Les religieuses philippines, gardiennes et habitantes de ce monastère, consacrent leur travail et leur vie quotidienne à s’occuper des enfants et des femmes abandonnés et en risque d’exclusion sociale, à travers des activités, des cantines et d’autres initiatives qui leur offrent un meilleur avenir. À l’intérieur, nous trouvons des œuvres de la plus haute valeur artistique : des œuvres de Montañés, Juan del Castillo et Juan de Mesa.
C’est précisément à ce dernier auteur de Cordoue que l’on doit la signature d’un extraordinaire crucifié vénéré à l’intérieur de ce couvent : le Christ de la Miséricorde, dont l’effigie est visible la nuit du Samedi Saint, lorsque les portes du couvent sont ouvertes et que la Pietà servite accueille les religieuses face à face. Cette année 2023 marque le quatre centième anniversaire de la réalisation de cette image, l’un des rares crucifix « vivants » de Juan de Mesa, qui fut commandé par les Mercédaires de l’ancien couvent de San José de Séville.
Curieusement, la sculpture a été goujonnée en 1622, mais elle a ensuite été modifiée pour ouvrir ses paupières (il s’agissait à l’origine d’un Christ mort) et favoriser ainsi le dialogue entre les fidèles et l’image. En outre, lors de certaines restaurations, on a retrouvé des restes de polychromie indiquant des traces de sang et une blessure sur le côté situé derrière le Christ lancé, qui était recouvert d’un autre bloc de bois. Elle est restée à San José jusqu’en 1869, date à laquelle elle a été définitivement transférée à Santa Isabel.

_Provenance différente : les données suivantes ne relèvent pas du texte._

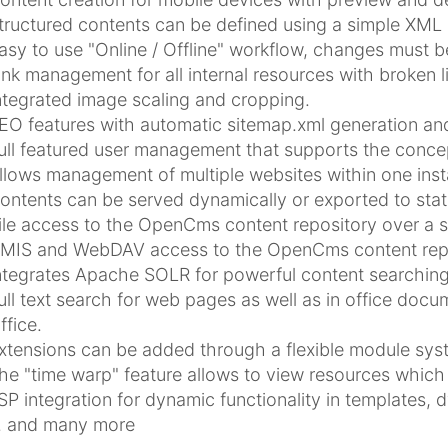
tructured contents can be defined using a simple XML
asy to use "Online / Offline" workflow, changes must 
ink management for all internal resources with broken l
ntegrated image scaling and cropping.
EO features with automatic sitemap.xml generation and
ull featured user management that supports the concep
llows management of multiple websites within one insta
ontents can be served dynamically or exported to stat
ile access to the OpenCms content repository over a 
MIS and WebDAV access to the OpenCms content repo
ntegrates Apache SOLR for powerful content searching
ull text search for web pages as well as in office doc
ffice.
xtensions can be added through a flexible module sys
he "time warp" feature allows to view resources which 
SP integration for dynamic functionality in templates, 
.. and many more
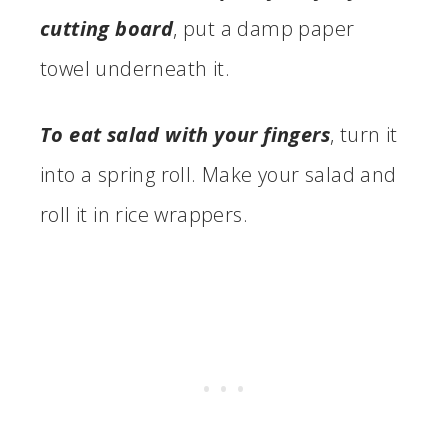
cutting board
, put a damp paper
towel underneath it.
To eat salad with your fingers
, turn it
into a spring roll. Make your salad and
roll it in rice wrappers.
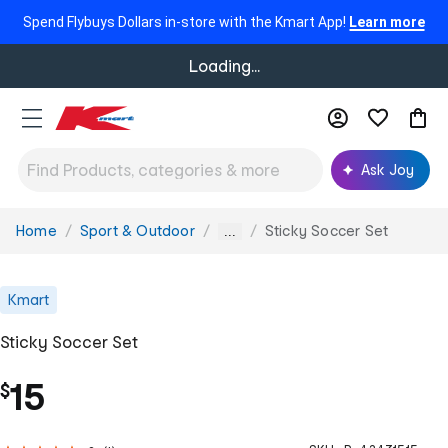
Spend Flybuys Dollars in-store with the Kmart App!
Learn more
Loading...
Ask Joy
Home
Sport & Outdoor
Sticky Soccer Set
You
...
are
here:
Kmart
Sticky Soccer Set
15
$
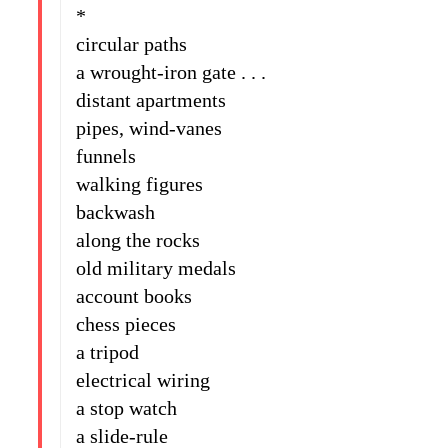
*
circular paths
a wrought-iron gate . . .
distant apartments
pipes, wind-vanes
funnels
walking figures
backwash
along the rocks
old military medals
account books
chess pieces
a tripod
electrical wiring
a stop watch
a slide-rule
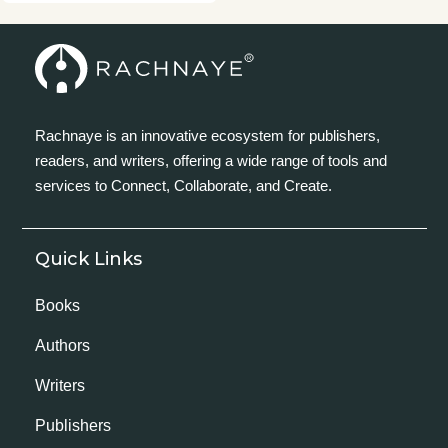
Rachnaye is an innovative ecosystem for publishers,
readers, and writers, offering a wide range of tools and
services to Connect, Collaborate, and Create.
Quick Links
Books
Authors
Writers
Publishers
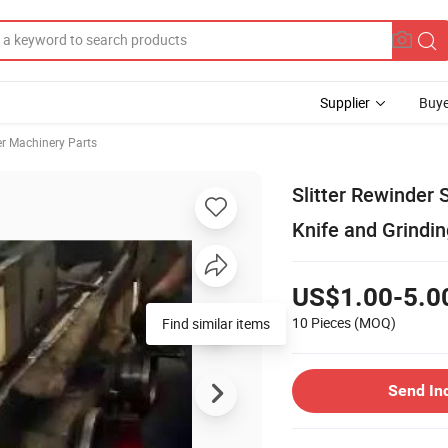
Supplier
Buye
r Machinery Parts
Slitter Rewinder 
Knife and Grindin
US$1.00-5.0
10 Pieces
(MOQ)
Find similar items
Send In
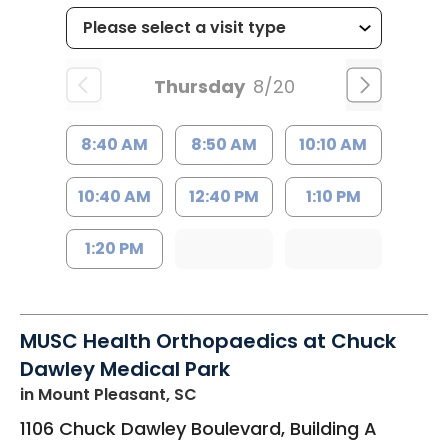
Thursday
8/20
8:40 AM
8:50 AM
10:10 AM
10:40 AM
12:40 PM
1:10 PM
1:20 PM
MUSC Health Orthopaedics at Chuck
Dawley Medical Park
in Mount Pleasant, SC
1106 Chuck Dawley Boulevard, Building A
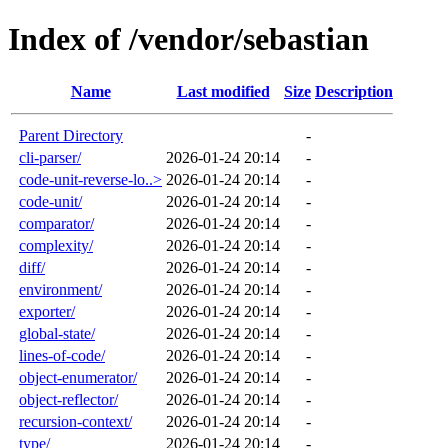
Index of /vendor/sebastian
Name
Last modified
Size
Description
Parent Directory
-
cli-parser/
2026-01-24 20:14
-
code-unit-reverse-lo..>
2026-01-24 20:14
-
code-unit/
2026-01-24 20:14
-
comparator/
2026-01-24 20:14
-
complexity/
2026-01-24 20:14
-
diff/
2026-01-24 20:14
-
environment/
2026-01-24 20:14
-
exporter/
2026-01-24 20:14
-
global-state/
2026-01-24 20:14
-
lines-of-code/
2026-01-24 20:14
-
object-enumerator/
2026-01-24 20:14
-
object-reflector/
2026-01-24 20:14
-
recursion-context/
2026-01-24 20:14
-
type/
2026-01-24 20:14
-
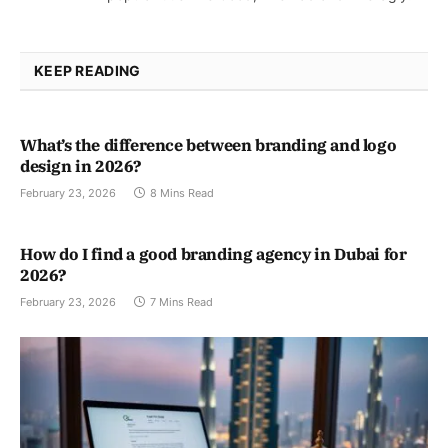
KEEP READING
What’s the difference between branding and logo
design in 2026?
February 23, 2026
8 Mins Read
How do I find a good branding agency in Dubai for
2026?
February 23, 2026
7 Mins Read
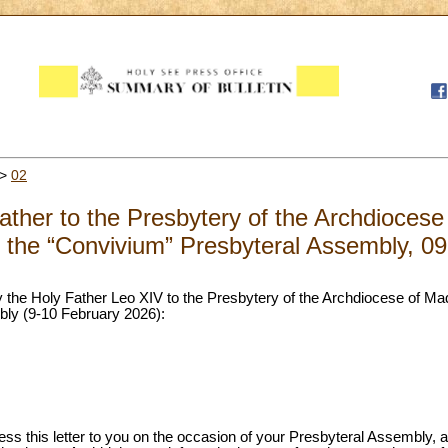
>
02
Father to the Presbytery of the Archdiocese
f the “Convivium” Presbyteral Assembly, 0
 by the Holy Father Leo XIV to the Presbytery of the Archdiocese of Ma
ly (9-10 February 2026):
ress this letter to you on the occasion of your Presbyteral Assembly, 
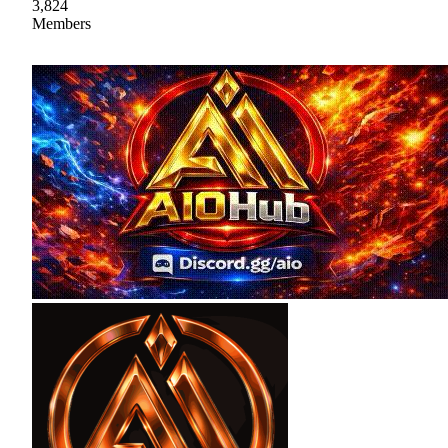
3,824
Members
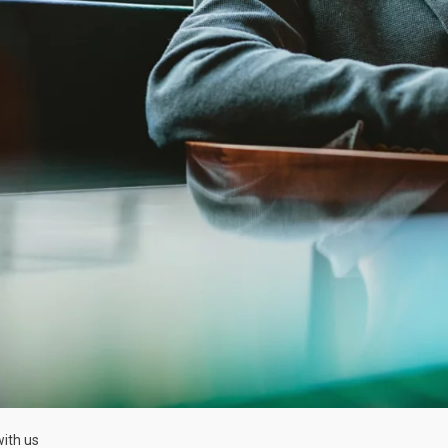
ith us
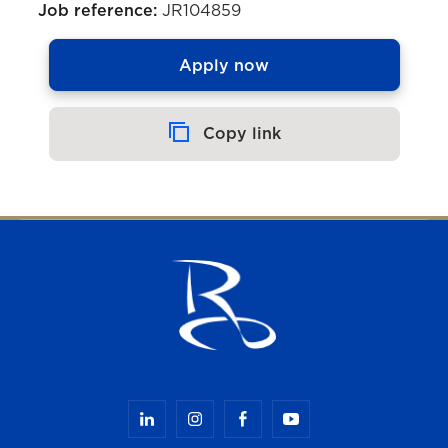
Job reference:
JR104859
Apply now
Copy link
Copied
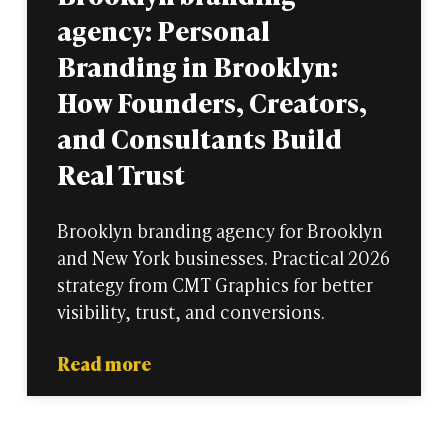
agency: Personal
Branding in Brooklyn:
How Founders, Creators,
and Consultants Build
Real Trust
Brooklyn branding agency for Brooklyn
and New York businesses. Practical 2026
strategy from CMT Graphics for better
visibility, trust, and conversions.
Read more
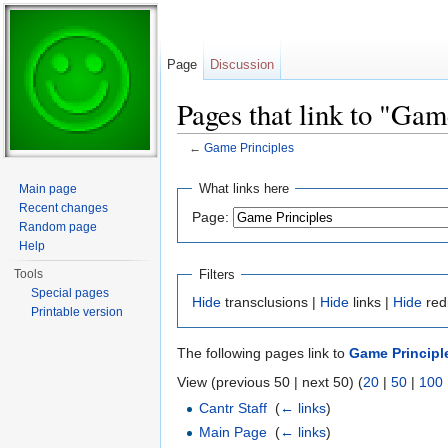
Page
Discussion
Pages that link to "Gam
←
Game Principles
Jump to:
navigation
,
search
What links here
Main page
Recent changes
Page:
Random page
Help
Filters
Tools
Special pages
Hide
transclusions |
Hide
links |
Hide
red
Printable version
The following pages link to
Game Principl
View (previous 50 | next 50) (
20
|
50
|
100
Cantr Staff
‎
(
← links
)
Main Page
‎
(
← links
)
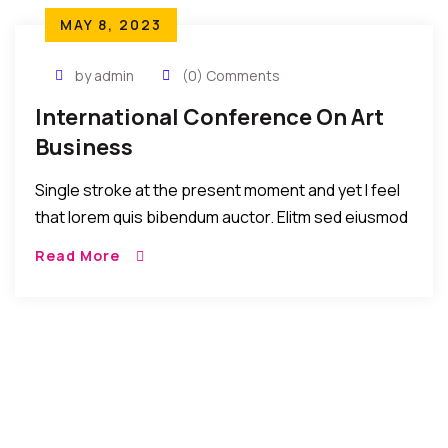
MAY 8, 2023
by admin
(0) Comments
International Conference On Art
Business
Single stroke at the present moment and yet I feel
that lorem quis bibendum auctor. Elitm sed eiusmod
tempor incididunt umst etsu dolore magna
Read More
aliquatenim ad. Sed quia conse quuntur […]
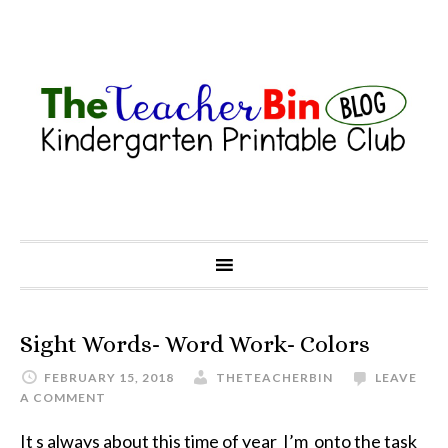
Sight Words- Word Work- Colors
FEBRUARY 15, 2018
THETEACHERBIN
LEAVE
A COMMENT
It s always about this time of year I’m onto the task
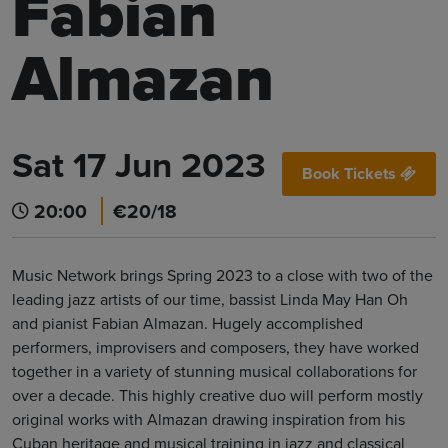
Fabian
Almazan
Sat 17 Jun 2023
Book Tickets
20:00
€20/18
Music Network brings Spring 2023 to a close with two of the
leading jazz artists of our time, bassist Linda May Han Oh
and pianist Fabian Almazan. Hugely accomplished
performers, improvisers and composers, they have worked
together in a variety of stunning musical collaborations for
over a decade. This highly creative duo will perform mostly
original works with Almazan drawing inspiration from his
Cuban heritage and musical training in jazz and classical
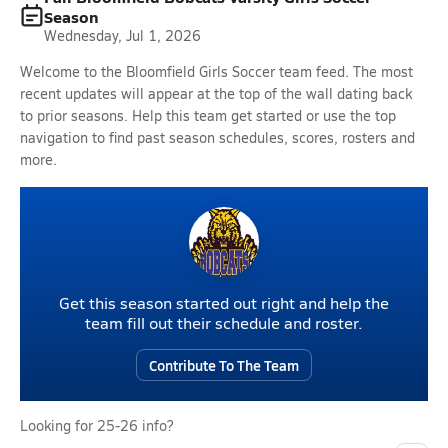
Season
Wednesday, Jul 1, 2026
Welcome to the Bloomfield Girls Soccer team feed. The most
recent updates will appear at the top of the wall dating back
to prior seasons. Help this team get started or use the top
navigation to find past season schedules, scores, rosters and
more.
Get this season started out right and help the
team fill out their schedule and roster.
Contribute To The Team
Looking for 25-26 info?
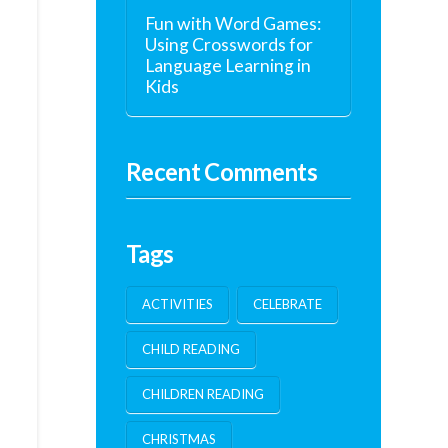
Fun with Word Games:
Using Crosswords for
Language Learning in
Kids
Recent Comments
Tags
ACTIVITIES
CELEBRATE
CHILD READING
CHILDREN READING
CHRISTMAS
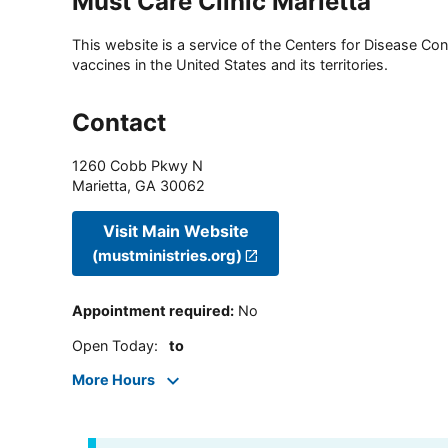
Must Care Clinic Marietta
This website is a service of the Centers for Disease Cont
vaccines in the United States and its territories.
Contact
1260 Cobb Pkwy N
Marietta
,
GA
30062
Visit Main Website
(mustministries.org)
Appointment required
:
No
Open Today
:
to
More Hours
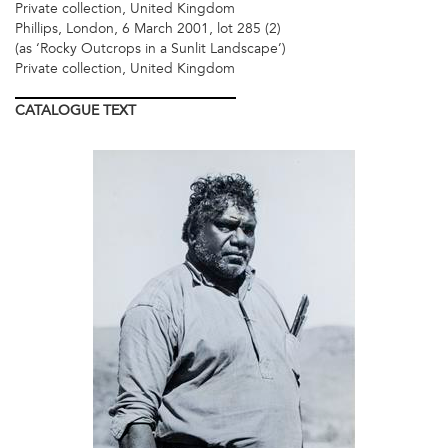
Private collection, United Kingdom
Phillips, London, 6 March 2001, lot 285 (2)
(as ‘Rocky Outcrops in a Sunlit Landscape’)
Private collection, United Kingdom
CATALOGUE
TEXT
LOT
2.JPG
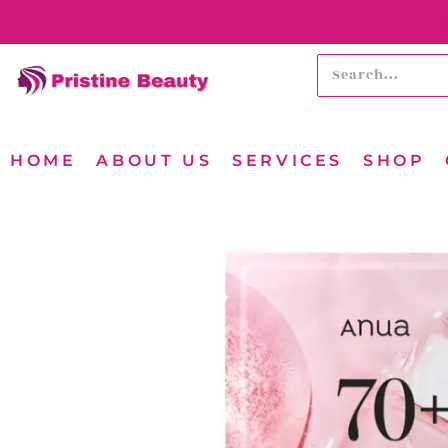
HOME
ABOUT US
SERVICES
SHOP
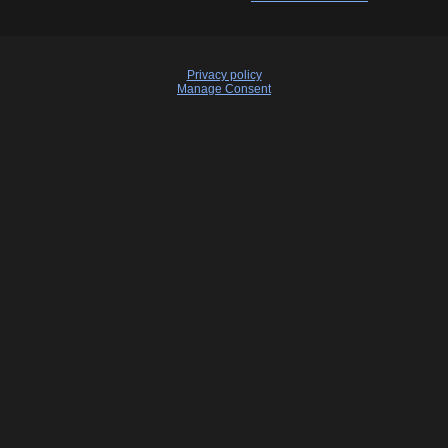
Privacy policy
Manage Consent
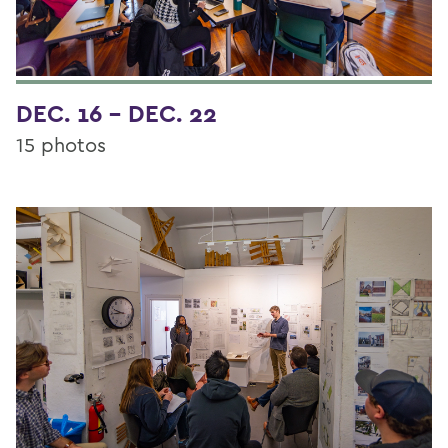
DEC. 16 - DEC. 22
15 photos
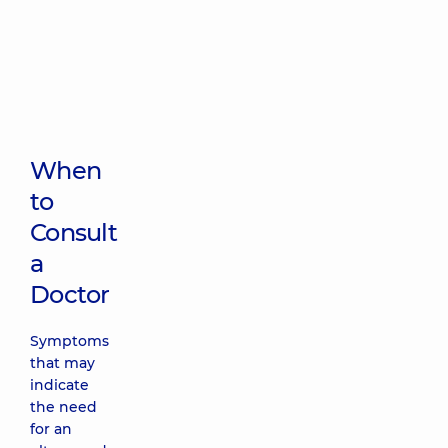
When
to
Consult
a
Doctor
Symptoms
that may
indicate
the need
for an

Les sœurs philippines célèbrent, au cours de ces mois, cet heureux anniversaire. Samedi soir dernier, Monseigneur Saiz Meneses a donné une catéchèse sur le pardon, un événement qui s’inscrit dans le vaste programme d’activités et de conférences que prépare la communauté. Il y aura des conférences en mars et en octobre, et l’anniversaire se terminera en novembre, au moment où l’on célébrera le 400e anniversaire de la reddition du Christ, avec le concert Glosa de las Siete Palabras, un oratorio composé par Miguel Fernández Villegas.
C’est vite dit. Quatre siècles d’une des images les plus méconnues et les plus abouties du sculpteur cordouan, heureusement conservée à Séville. S’il n’a jamais été le saint patron d’aucune confrérie, il a toujours été dans l’imaginaire artistique de nombreuses confréries. Ne le manquez pas si vous ne le connaissez pas encore, surtout dans le retable de Martínez Montañés dans lequel il est logé. Ces yeux ouverts et cette croix qui s’écroule devant la force de son anatomie et de son humanité sont impressionnants.